Sospensione rate mutuo, domande fino al 31 luglio

Il relativo ritorno alla fiducia nella ripresa dell’economia e dei consumi non ha cancellato gli effetti della recente crisi dai portafogli di molte persone, che si ritrovano ancora nella condizione di non poter più sostenere la rata del mutuo. Vale quindi la pena ricordare che esiste sempre la possibilità di sospendere il pagamento di tali rate, per un periodo di tempo lungo fino a 18 mesi, grazie ad una serie di misure statali. Ricapitoliamo in quali casi è possibile ricorrere a questa misura.

La misura che consente di sospendere il pagamento della quota capitale delle rate del mutuo è il Fondo di solidarietà, che consente a chi abbia stipulato un mutuo ma non sia più in grado di sostenerne il rimborso di potersi rivolgere alla propria banca chiedendo, appunto, di poter essere esonerati dal pagamento. La richiesta può essere fatta per un massimo di due volte, e per un periodo di tempo che non superi i 18 mesi.

I requisiti per poter accedere al Fondo di solidarietà consistono nel verificarsi, nei tre anni precedenti alla presentazione della domanda di sospensione, di un evento quale cessazione del rapporto di lavoro subordinato (purché non sia avvenuto per dimissioni o per pensionamento, o per licenziamento per giusta causa) o decesso o invalidità grave che pregiudichi la situazione reddituale. Inoltre il reddito Isee non deve essere superiore a 30 mila euro, l’importo del mutuo non deve oltrepassare i 250 mila euro e la casa acquistata deve essere di categoria catastale non di lusso, oltre a risultare abitazione principale.

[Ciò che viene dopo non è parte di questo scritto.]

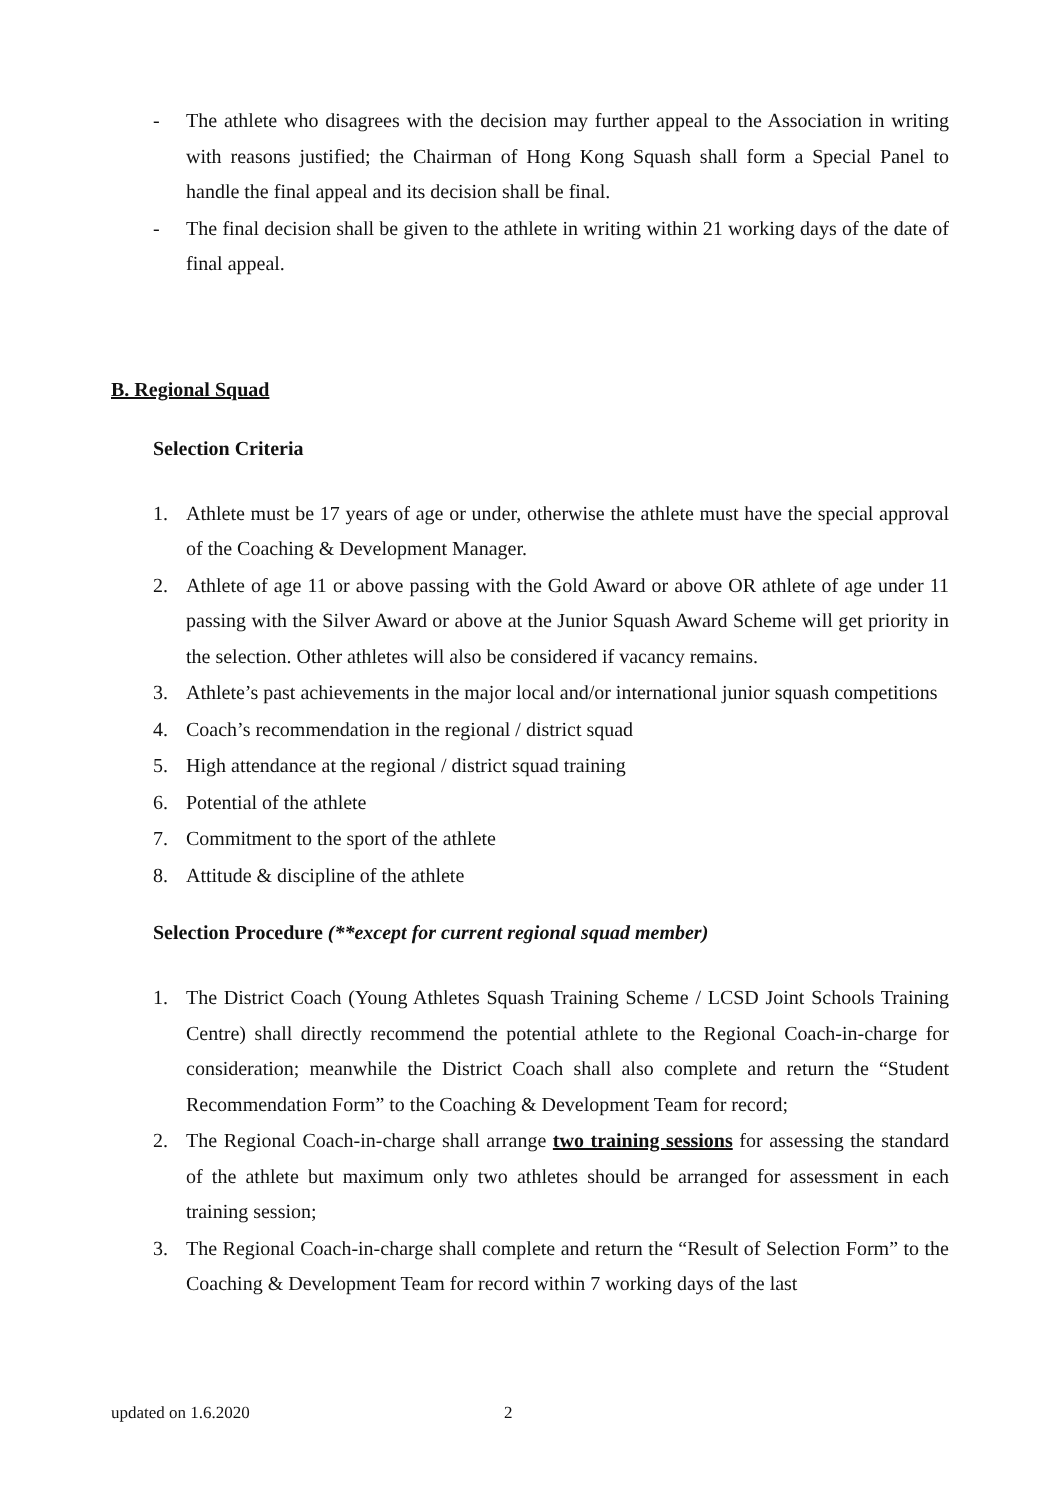- The athlete who disagrees with the decision may further appeal to the Association in writing with reasons justified; the Chairman of Hong Kong Squash shall form a Special Panel to handle the final appeal and its decision shall be final.
- The final decision shall be given to the athlete in writing within 21 working days of the date of final appeal.
B. Regional Squad
Selection Criteria
1. Athlete must be 17 years of age or under, otherwise the athlete must have the special approval of the Coaching & Development Manager.
2. Athlete of age 11 or above passing with the Gold Award or above OR athlete of age under 11 passing with the Silver Award or above at the Junior Squash Award Scheme will get priority in the selection. Other athletes will also be considered if vacancy remains.
3. Athlete’s past achievements in the major local and/or international junior squash competitions
4. Coach’s recommendation in the regional / district squad
5. High attendance at the regional / district squad training
6. Potential of the athlete
7. Commitment to the sport of the athlete
8. Attitude & discipline of the athlete
Selection Procedure (**except for current regional squad member)
1. The District Coach (Young Athletes Squash Training Scheme / LCSD Joint Schools Training Centre) shall directly recommend the potential athlete to the Regional Coach-in-charge for consideration; meanwhile the District Coach shall also complete and return the “Student Recommendation Form” to the Coaching & Development Team for record;
2. The Regional Coach-in-charge shall arrange two training sessions for assessing the standard of the athlete but maximum only two athletes should be arranged for assessment in each training session;
3. The Regional Coach-in-charge shall complete and return the “Result of Selection Form” to the Coaching & Development Team for record within 7 working days of the last
updated on 1.6.2020 2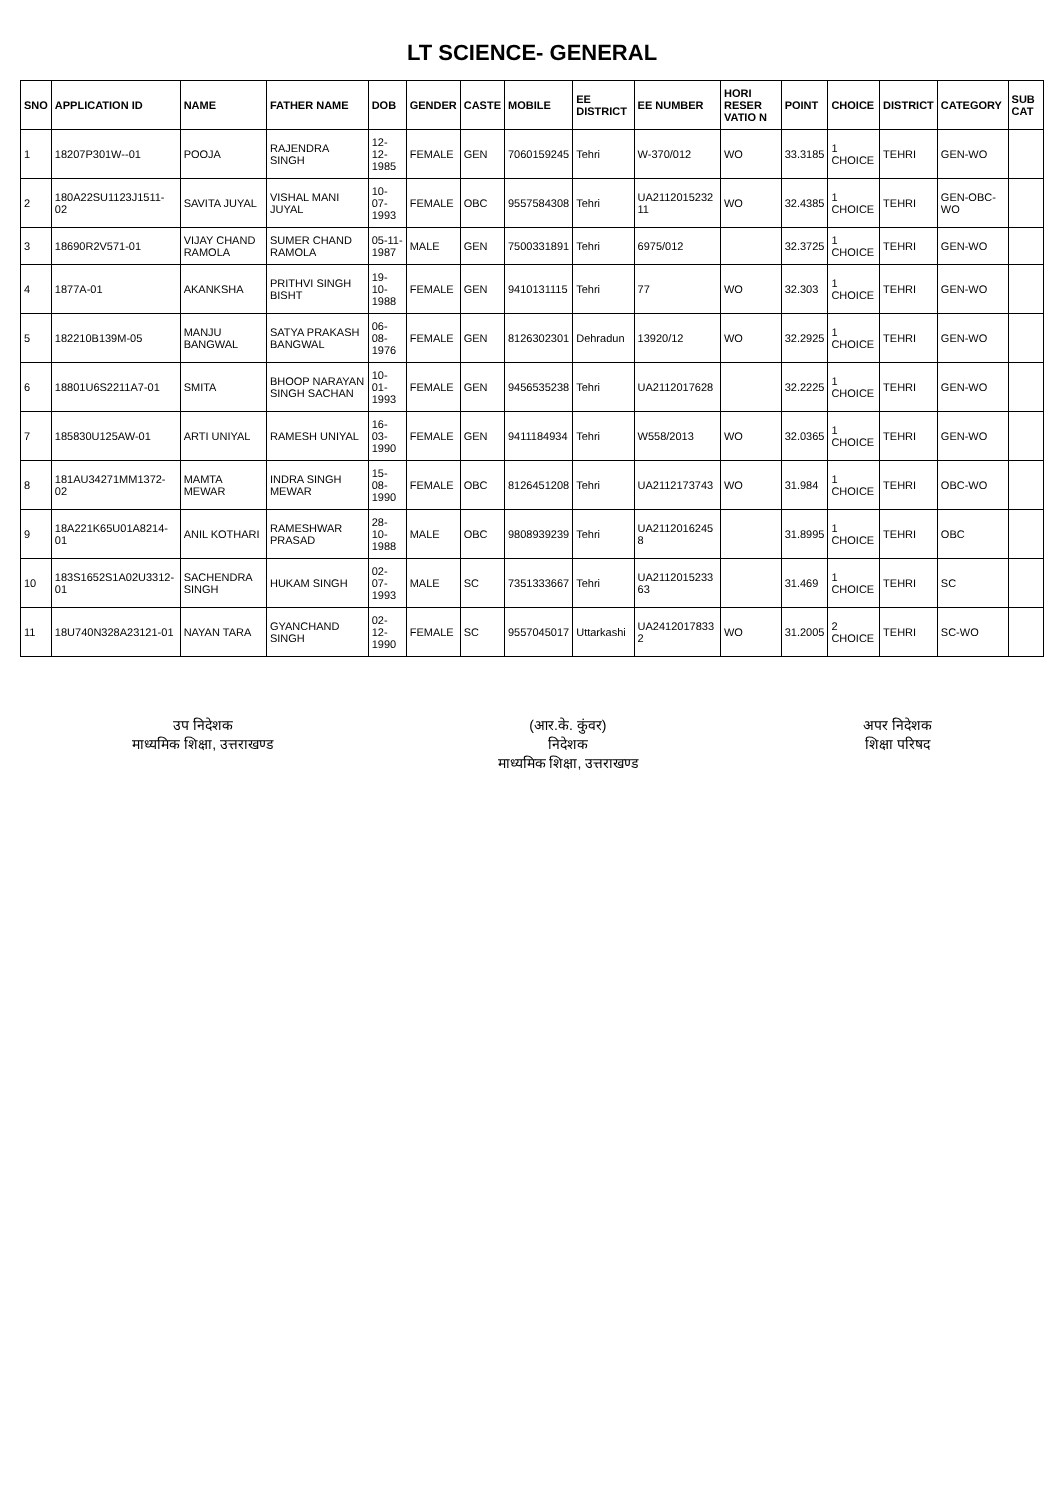LT SCIENCE- GENERAL
| SNO | APPLICATION ID | NAME | FATHER NAME | DOB | GENDER | CASTE | MOBILE | EE DISTRICT | EE NUMBER | HORI RESER VATIO N | POINT | CHOICE | DISTRICT | CATEGORY | SUB CAT |
| --- | --- | --- | --- | --- | --- | --- | --- | --- | --- | --- | --- | --- | --- | --- | --- |
| 1 | 18207P301W--01 | POOJA | RAJENDRA SINGH | 12-12-1985 | FEMALE | GEN | 7060159245 | Tehri | W-370/012 | WO | 33.3185 | 1 CHOICE | TEHRI | GEN-WO | |
| 2 | 180A22SU1123J1511-02 | SAVITA JUYAL | VISHAL MANI JUYAL | 10-07-1993 | FEMALE | OBC | 9557584308 | Tehri | UA2112015232 11 | WO | 32.4385 | 1 CHOICE | TEHRI | GEN-OBC-WO | |
| 3 | 18690R2V571-01 | VIJAY CHAND RAMOLA | SUMER CHAND RAMOLA | 05-11-1987 | MALE | GEN | 7500331891 | Tehri | 6975/012 | | 32.3725 | 1 CHOICE | TEHRI | GEN-WO | |
| 4 | 1877A-01 | AKANKSHA | PRITHVI SINGH BISHT | 19-10-1988 | FEMALE | GEN | 9410131115 | Tehri | 77 | WO | 32.303 | 1 CHOICE | TEHRI | GEN-WO | |
| 5 | 182210B139M-05 | MANJU BANGWAL | SATYA PRAKASH BANGWAL | 06-08-1976 | FEMALE | GEN | 8126302301 | Dehradun | 13920/12 | WO | 32.2925 | 1 CHOICE | TEHRI | GEN-WO | |
| 6 | 18801U6S2211A7-01 | SMITA | BHOOP NARAYAN SINGH SACHAN | 10-01-1993 | FEMALE | GEN | 9456535238 | Tehri | UA2112017628 | | 32.2225 | 1 CHOICE | TEHRI | GEN-WO | |
| 7 | 185830U125AW-01 | ARTI UNIYAL | RAMESH UNIYAL | 16-03-1990 | FEMALE | GEN | 9411184934 | Tehri | W558/2013 | WO | 32.0365 | 1 CHOICE | TEHRI | GEN-WO | |
| 8 | 181AU34271MM1372-02 | MAMTA MEWAR | INDRA SINGH MEWAR | 15-08-1990 | FEMALE | OBC | 8126451208 | Tehri | UA2112173743 | WO | 31.984 | 1 CHOICE | TEHRI | OBC-WO | |
| 9 | 18A221K65U01A8214-01 | ANIL KOTHARI | RAMESHWAR PRASAD | 28-10-1988 | MALE | OBC | 9808939239 | Tehri | UA2112016245 8 | | 31.8995 | 1 CHOICE | TEHRI | OBC | |
| 10 | 183S1652S1A02U3312-01 | SACHENDRA SINGH | HUKAM SINGH | 02-07-1993 | MALE | SC | 7351333667 | Tehri | UA2112015233 63 | | 31.469 | 1 CHOICE | TEHRI | SC | |
| 11 | 18U740N328A23121-01 | NAYAN TARA | GYANCHAND SINGH | 02-12-1990 | FEMALE | SC | 9557045017 | Uttarkashi | UA2412017833 2 | WO | 31.2005 | 2 CHOICE | TEHRI | SC-WO | |
उप निदेशक
माध्यमिक शिक्षा, उत्तराखण्ड
(आर.के. कुंवर)
निदेशक
माध्यमिक शिक्षा, उत्तराखण्ड
अपर निदेशक
शिक्षा परिषद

I documenti necessari per la richiesta di sospensione delle rate consistono in: documento di identità; attestazione Isee rilasciata da Caf o altro ente abilitato; documento che attesti la perdita di lavoro (lettera di licenziamento o altro); certificazione Asl dello stato di invalidità; certificato di morte. Il tutto va presentato presso la banca con la quale si è stretto il contratto di mutuo, insieme alla domanda per l’accesso al Fondo di Solidarietà, scaricabile dal sito Consap.

Oltre al Fondo di solidarietà, resta attivo l’accordo tra Abi (associazione delle banche italiane) e 15 associazioni dei consumatori, già siglato nel 2015 (tutte le informazioni qui). Entro il 31 luglio 2018 è ancora possibile richiedere per 12 mesi la sospensione del pagamento della quota capitale del mutuo, sempre purché il richiedente si trovi in condizioni di aver perso il lavoro (si parla di contratti a tempo determinato o indeterminato o parasubordinato); in caso di avvenuto decesso o invalidità; in caso di cassa integrazione o riduzione dell’orario di lavoro per un periodo di almeno 30 giorni. Non può invece richiedere la sospensione chi abbia accumulato un ritardo nei pagamenti superiore a novanta giorni consecutivi, chi già fruisca di altre agevolazioni pubbliche, o chi sia assicurato contro gli eventi sopra elencati.